A former NHS worker, who was found to have suffered workplace discrimination at the hands of hospital colleagues, has been awarded £933,115 by an employment tribunal in Manchester.

The ruling stated that Elliot Browne, 55, had been unfairly dismissed from his position as a director at Central Manchester University NHS Foundation in 2008 following a campaign of discriminatory treatment that severely affected his health.

The hearing last year heard that Mr Browne, who spent 34 years working for the NHS, was left distressed following a campaign of sustained racial discrimination.

Mr Browne claimed that the treatment left him close to a “mental breakdown.”

He said: “It is scandalous that this kind of behaviour and culture should exist in an organisation whose prime purpose is to care for others.”

The payment is one of the highest sums ever awarded to a worker for racial discrimination in the workplace.

----

§ WHAT YOU NEED TO DO
(1) Using the article on the tribunal award, decide whether each statement agrees with the text: (a) Mr Browne worked for the NHS for 34 years; (b) the employment tribunal sat in London; (c) Mr Browne was dismissed in 2008. For each, answer yes or no and quote the deciding words.
(2) Extend the article on the tribunal award by continuing it from its final sentence.

Stored items from a collection:
----

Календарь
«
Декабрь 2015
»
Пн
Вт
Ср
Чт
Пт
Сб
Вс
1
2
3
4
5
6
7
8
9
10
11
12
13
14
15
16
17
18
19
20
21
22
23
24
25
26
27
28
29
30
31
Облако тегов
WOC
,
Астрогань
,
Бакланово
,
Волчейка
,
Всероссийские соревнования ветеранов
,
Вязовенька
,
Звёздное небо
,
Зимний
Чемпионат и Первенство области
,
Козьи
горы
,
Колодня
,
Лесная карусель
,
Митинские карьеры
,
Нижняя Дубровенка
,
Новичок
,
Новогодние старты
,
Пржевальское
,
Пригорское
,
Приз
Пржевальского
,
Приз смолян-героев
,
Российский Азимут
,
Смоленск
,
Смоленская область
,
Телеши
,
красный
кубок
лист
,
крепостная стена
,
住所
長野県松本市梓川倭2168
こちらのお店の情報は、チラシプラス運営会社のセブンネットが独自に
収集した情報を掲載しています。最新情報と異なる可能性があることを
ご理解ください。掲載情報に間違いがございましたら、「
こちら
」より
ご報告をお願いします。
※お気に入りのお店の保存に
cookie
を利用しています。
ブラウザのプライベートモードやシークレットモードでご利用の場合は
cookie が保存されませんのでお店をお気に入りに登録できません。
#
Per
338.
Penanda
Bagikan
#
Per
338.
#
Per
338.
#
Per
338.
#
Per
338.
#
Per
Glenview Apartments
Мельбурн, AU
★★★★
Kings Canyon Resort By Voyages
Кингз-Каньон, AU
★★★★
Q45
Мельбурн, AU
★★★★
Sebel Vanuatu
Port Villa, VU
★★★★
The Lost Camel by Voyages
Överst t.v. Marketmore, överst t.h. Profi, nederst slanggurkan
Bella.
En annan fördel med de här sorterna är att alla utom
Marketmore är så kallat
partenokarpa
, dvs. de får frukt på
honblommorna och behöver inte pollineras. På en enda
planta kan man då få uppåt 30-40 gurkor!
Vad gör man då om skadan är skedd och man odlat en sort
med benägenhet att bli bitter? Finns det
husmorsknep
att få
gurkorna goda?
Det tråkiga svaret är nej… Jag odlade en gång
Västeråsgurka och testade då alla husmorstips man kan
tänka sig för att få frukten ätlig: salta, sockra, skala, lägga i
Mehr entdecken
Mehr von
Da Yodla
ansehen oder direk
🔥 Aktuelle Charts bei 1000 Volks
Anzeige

----

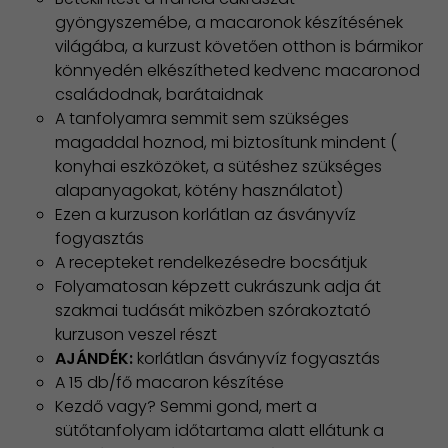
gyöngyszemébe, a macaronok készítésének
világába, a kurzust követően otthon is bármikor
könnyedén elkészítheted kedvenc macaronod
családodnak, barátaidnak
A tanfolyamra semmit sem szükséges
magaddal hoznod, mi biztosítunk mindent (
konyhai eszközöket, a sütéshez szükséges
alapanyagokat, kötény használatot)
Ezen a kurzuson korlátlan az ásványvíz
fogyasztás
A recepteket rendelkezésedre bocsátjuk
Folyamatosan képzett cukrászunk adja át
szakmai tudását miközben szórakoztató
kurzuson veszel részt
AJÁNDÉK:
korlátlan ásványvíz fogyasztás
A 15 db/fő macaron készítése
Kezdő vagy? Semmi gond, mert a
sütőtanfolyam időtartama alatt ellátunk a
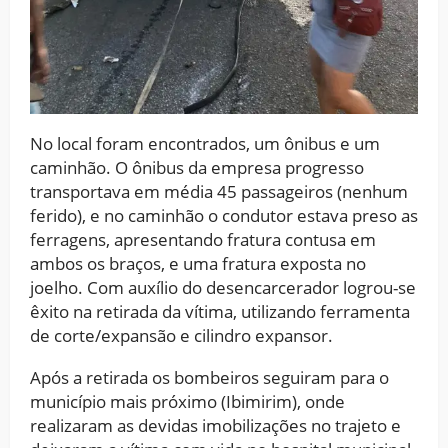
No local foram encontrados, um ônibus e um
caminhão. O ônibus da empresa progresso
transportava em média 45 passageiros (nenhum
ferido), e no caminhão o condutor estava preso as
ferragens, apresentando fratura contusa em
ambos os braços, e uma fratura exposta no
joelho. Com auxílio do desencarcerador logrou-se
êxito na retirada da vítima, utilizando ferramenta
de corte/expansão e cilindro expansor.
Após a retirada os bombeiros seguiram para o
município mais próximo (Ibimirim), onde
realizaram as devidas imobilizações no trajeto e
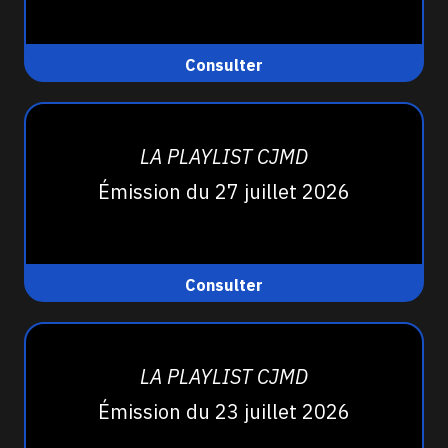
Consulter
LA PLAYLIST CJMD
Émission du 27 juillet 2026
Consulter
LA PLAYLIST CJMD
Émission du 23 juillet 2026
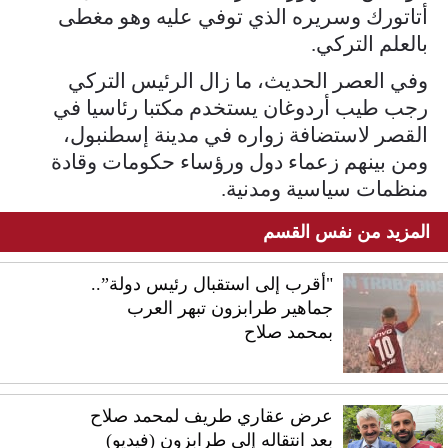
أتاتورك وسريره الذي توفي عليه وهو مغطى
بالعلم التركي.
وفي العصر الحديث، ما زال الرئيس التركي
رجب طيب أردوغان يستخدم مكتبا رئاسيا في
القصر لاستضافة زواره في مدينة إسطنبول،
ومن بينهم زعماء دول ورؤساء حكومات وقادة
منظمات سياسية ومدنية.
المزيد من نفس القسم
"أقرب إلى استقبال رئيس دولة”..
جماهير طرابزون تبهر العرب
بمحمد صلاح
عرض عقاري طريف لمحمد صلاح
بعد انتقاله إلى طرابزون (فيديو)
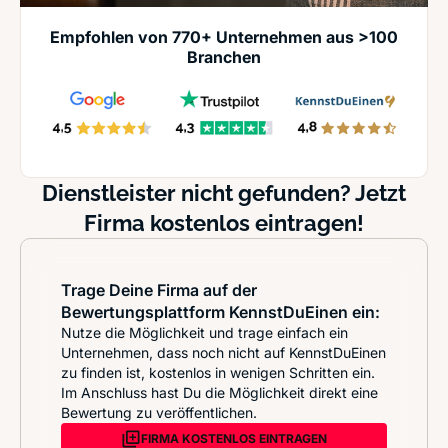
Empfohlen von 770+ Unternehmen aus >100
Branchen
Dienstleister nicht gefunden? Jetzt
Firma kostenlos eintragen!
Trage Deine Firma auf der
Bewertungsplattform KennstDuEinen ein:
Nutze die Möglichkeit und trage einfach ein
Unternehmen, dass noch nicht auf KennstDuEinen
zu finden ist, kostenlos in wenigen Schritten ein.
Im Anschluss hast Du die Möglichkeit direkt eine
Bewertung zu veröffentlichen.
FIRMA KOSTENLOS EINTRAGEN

----

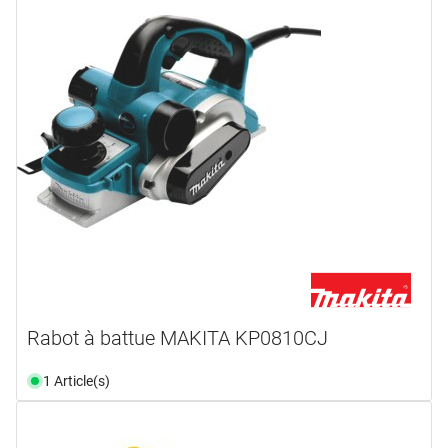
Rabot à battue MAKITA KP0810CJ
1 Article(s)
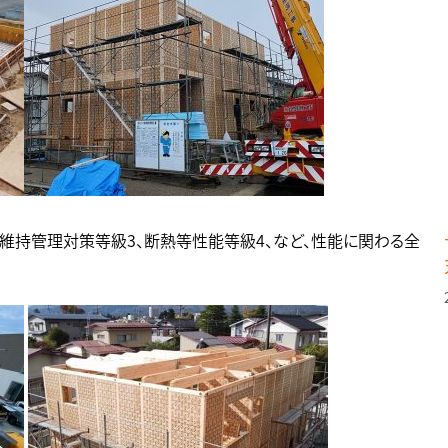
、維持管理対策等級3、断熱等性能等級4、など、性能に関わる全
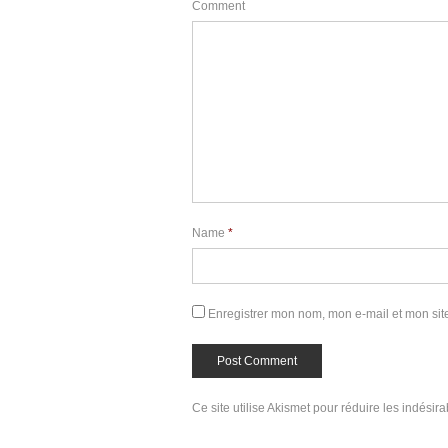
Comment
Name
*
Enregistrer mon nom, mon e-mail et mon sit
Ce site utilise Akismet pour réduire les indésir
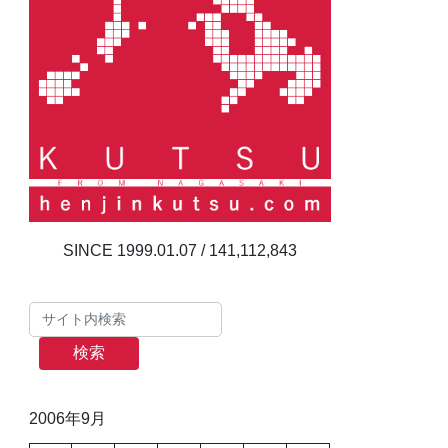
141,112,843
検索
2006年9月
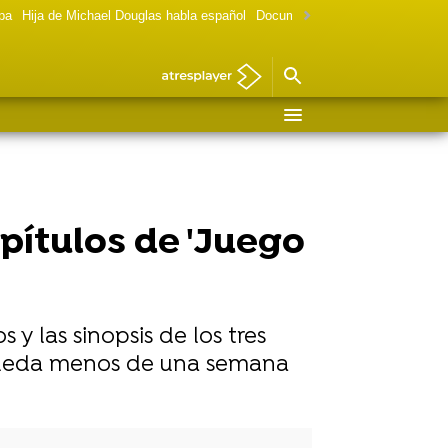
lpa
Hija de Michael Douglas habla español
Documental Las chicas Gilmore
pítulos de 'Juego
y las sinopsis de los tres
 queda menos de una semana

----

§ ANSWERS PER TASK
(1)
(a) Yes: "who spent 34 years working for the NHS"
(b) No: "by an employment tribunal in Manchester"
(c) Yes: "unfairly dismissed from his position as a director at Central Manchester University NHS Foundation in 2008"

(2)
Unite, the union which represented Mr Browne during the case, called on the NHS to
“tackle its culture of institutionalised racism”.

Rachael Maskell, head of health at Unite, said: “Unfortunately, the case of Elliot Browne is not unique within the NHS. Discrimination and harassment in the health service is all too common from our experience as a trade union and needs to be rooted out.”

The settlement for unfair dismissal, aggravated damages and loss of earnings and pension, is on top of the £71,415 Mr Browne has already received from the trust.

Keith Hutson, regional officer at Unite, described the compensation as well-deserved.

He said: “Hopefully this will act as a catalyst for his former employer to face up to their obligations in tackling the culture of institutionalised racism that they seem happy to endorse and that is underpinned by a cavalier attitude in their management style”.

The NHS trust denied that racial discrimination had taken place in this case and said that they were appealing the decision.